DIRECTIVE – Rewrite the lines as a two-column CSV with the columns "field" and "value", one row per line, each entry in a single quoted field with any line breaks turned into spaces. Begin at the line that contains "order: Anura" and stop after the line that contains "order: Apiales".
"""
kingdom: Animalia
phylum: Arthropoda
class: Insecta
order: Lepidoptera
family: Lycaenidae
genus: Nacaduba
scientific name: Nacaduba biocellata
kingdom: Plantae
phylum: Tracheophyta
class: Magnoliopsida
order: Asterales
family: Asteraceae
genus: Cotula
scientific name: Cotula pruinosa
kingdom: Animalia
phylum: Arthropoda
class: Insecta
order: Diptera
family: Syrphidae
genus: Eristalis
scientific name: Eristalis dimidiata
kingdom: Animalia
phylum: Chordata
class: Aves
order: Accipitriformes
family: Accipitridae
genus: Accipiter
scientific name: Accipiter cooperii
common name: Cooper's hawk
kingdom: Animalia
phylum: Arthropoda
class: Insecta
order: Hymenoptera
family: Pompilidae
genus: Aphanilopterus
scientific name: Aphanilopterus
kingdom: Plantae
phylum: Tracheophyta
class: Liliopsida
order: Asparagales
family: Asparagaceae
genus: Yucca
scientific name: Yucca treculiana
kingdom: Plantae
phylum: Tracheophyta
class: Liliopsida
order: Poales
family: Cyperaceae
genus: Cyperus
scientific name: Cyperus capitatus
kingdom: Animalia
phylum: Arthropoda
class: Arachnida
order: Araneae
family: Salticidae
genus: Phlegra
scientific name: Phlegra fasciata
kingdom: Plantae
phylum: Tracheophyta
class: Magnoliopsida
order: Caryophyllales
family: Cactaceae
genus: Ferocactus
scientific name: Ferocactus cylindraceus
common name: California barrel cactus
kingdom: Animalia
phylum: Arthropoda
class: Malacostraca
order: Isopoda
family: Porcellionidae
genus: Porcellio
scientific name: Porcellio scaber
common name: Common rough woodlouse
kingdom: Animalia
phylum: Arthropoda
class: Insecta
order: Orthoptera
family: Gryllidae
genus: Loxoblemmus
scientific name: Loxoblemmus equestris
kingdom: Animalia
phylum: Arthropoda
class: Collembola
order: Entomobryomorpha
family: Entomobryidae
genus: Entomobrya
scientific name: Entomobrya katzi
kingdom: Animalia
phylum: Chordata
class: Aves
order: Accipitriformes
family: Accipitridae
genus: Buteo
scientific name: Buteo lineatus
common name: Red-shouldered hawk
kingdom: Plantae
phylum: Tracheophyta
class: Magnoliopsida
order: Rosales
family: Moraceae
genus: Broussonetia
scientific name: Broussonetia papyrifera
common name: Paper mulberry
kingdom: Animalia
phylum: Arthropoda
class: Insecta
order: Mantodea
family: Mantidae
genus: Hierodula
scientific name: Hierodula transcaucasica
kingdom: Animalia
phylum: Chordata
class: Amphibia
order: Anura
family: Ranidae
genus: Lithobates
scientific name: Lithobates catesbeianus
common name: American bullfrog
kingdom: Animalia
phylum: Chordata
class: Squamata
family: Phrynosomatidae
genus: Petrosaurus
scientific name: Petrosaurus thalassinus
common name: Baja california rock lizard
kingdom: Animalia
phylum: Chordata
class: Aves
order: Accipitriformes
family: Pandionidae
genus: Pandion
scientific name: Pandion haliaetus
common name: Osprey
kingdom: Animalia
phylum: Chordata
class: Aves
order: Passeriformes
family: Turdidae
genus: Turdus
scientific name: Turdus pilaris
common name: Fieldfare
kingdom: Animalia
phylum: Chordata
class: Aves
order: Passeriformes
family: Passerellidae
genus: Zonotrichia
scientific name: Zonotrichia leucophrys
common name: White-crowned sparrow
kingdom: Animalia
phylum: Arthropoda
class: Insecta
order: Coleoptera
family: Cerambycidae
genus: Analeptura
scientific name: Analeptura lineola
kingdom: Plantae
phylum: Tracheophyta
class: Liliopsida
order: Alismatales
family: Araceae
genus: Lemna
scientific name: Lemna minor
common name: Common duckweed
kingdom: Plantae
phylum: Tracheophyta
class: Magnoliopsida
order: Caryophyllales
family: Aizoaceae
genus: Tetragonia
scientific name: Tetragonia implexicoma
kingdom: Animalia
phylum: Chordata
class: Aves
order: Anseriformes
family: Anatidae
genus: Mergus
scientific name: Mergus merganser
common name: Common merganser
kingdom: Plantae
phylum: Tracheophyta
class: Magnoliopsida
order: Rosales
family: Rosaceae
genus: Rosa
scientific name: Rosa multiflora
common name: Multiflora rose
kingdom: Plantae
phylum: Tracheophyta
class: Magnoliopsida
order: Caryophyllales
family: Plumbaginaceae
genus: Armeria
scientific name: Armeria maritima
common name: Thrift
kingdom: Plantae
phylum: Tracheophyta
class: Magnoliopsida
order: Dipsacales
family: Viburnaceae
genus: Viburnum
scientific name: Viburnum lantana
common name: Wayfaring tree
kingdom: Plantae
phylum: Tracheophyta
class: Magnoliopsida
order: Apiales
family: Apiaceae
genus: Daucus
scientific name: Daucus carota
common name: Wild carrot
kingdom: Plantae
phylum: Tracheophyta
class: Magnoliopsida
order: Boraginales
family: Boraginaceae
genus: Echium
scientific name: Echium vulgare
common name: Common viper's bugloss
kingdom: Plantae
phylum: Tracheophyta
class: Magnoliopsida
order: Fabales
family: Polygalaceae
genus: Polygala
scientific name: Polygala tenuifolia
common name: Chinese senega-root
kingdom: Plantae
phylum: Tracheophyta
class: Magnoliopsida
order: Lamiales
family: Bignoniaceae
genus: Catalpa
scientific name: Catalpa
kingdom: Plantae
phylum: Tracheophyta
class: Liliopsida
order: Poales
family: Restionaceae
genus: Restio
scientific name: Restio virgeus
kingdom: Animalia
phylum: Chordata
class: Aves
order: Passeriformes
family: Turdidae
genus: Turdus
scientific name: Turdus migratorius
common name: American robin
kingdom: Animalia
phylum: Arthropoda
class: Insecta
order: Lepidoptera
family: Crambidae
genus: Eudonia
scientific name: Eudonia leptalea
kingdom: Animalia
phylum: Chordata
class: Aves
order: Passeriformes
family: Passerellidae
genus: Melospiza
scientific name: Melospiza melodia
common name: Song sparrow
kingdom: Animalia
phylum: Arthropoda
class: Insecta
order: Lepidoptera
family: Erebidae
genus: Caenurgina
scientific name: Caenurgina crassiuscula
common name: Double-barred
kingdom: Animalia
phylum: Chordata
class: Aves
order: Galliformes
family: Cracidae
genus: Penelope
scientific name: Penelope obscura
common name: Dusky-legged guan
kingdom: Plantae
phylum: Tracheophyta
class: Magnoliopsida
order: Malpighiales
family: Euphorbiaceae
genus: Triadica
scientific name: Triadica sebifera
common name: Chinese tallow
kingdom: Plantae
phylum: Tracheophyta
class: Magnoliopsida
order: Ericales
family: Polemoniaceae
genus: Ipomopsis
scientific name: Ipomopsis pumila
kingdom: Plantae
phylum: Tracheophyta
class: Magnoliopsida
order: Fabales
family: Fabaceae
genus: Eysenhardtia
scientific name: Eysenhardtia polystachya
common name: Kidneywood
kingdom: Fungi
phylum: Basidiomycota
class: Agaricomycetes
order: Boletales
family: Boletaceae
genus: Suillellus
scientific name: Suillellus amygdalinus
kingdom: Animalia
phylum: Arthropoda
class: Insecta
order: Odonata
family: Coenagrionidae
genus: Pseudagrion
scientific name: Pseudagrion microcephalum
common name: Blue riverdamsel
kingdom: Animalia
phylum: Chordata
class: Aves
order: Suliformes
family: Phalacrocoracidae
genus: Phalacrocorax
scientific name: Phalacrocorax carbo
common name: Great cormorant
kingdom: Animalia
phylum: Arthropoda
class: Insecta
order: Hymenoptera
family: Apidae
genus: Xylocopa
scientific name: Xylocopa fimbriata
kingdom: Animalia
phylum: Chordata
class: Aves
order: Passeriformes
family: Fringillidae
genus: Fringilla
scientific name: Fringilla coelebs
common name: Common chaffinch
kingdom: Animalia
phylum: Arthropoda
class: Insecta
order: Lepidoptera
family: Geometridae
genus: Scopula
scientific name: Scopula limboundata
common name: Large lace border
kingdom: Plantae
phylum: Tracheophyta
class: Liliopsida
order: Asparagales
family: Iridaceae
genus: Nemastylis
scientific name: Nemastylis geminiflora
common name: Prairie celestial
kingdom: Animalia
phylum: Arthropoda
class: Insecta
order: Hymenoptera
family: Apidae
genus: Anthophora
"""
SOLUTION FOR THIS TASK –
field,value
"order:","Anura"
"family:","Ranidae"
"genus:","Lithobates"
"scientific name:","Lithobates catesbeianus"
"common name:","American bullfrog"
"kingdom:","Animalia"
"phylum:","Chordata"
"class:","Squamata"
"family:","Phrynosomatidae"
"genus:","Petrosaurus"
"scientific name:","Petrosaurus thalassinus"
"common name:","Baja california rock lizard"
"kingdom:","Animalia"
"phylum:","Chordata"
"class:","Aves"
"order:","Accipitriformes"
"family:","Pandionidae"
"genus:","Pandion"
"scientific name:","Pandion haliaetus"
"common name:","Osprey"
"kingdom:","Animalia"
"phylum:","Chordata"
"class:","Aves"
"order:","Passeriformes"
"family:","Turdidae"
"genus:","Turdus"
"scientific name:","Turdus pilaris"
"common name:","Fieldfare"
"kingdom:","Animalia"
"phylum:","Chordata"
"class:","Aves"
"order:","Passeriformes"
"family:","Passerellidae"
"genus:","Zonotrichia"
"scientific name:","Zonotrichia leucophrys"
"common name:","White-crowned sparrow"
"kingdom:","Animalia"
"phylum:","Arthropoda"
"class:","Insecta"
"order:","Coleoptera"
"family:","Cerambycidae"
"genus:","Analeptura"
"scientific name:","Analeptura lineola"
"kingdom:","Plantae"
"phylum:","Tracheophyta"
"class:","Liliopsida"
"order:","Alismatales"
"family:","Araceae"
"genus:","Lemna"
"scientific name:","Lemna minor"
"common name:","Common duckweed"
"kingdom:","Plantae"
"phylum:","Tracheophyta"
"class:","Magnoliopsida"
"order:","Caryophyllales"
"family:","Aizoaceae"
"genus:","Tetragonia"
"scientific name:","Tetragonia implexicoma"
"kingdom:","Animalia"
"phylum:","Chordata"
"class:","Aves"
"order:","Anseriformes"
"family:","Anatidae"
"genus:","Mergus"
"scientific name:","Mergus merganser"
"common name:","Common merganser"
"kingdom:","Plantae"
"phylum:","Tracheophyta"
"class:","Magnoliopsida"
"order:","Rosales"
"family:","Rosaceae"
"genus:","Rosa"
"scientific name:","Rosa multiflora"
"common name:","Multiflora rose"
"kingdom:","Plantae"
"phylum:","Tracheophyta"
"class:","Magnoliopsida"
"order:","Caryophyllales"
"family:","Plumbaginaceae"
"genus:","Armeria"
"scientific name:","Armeria maritima"
"common name:","Thrift"
"kingdom:","Plantae"
"phylum:","Tracheophyta"
"class:","Magnoliopsida"
"order:","Dipsacales"
"family:","Viburnaceae"
"genus:","Viburnum"
"scientific name:","Viburnum lantana"
"common name:","Wayfaring tree"
"kingdom:","Plantae"
"phylum:","Tracheophyta"
"class:","Magnoliopsida"
"order:","Apiales"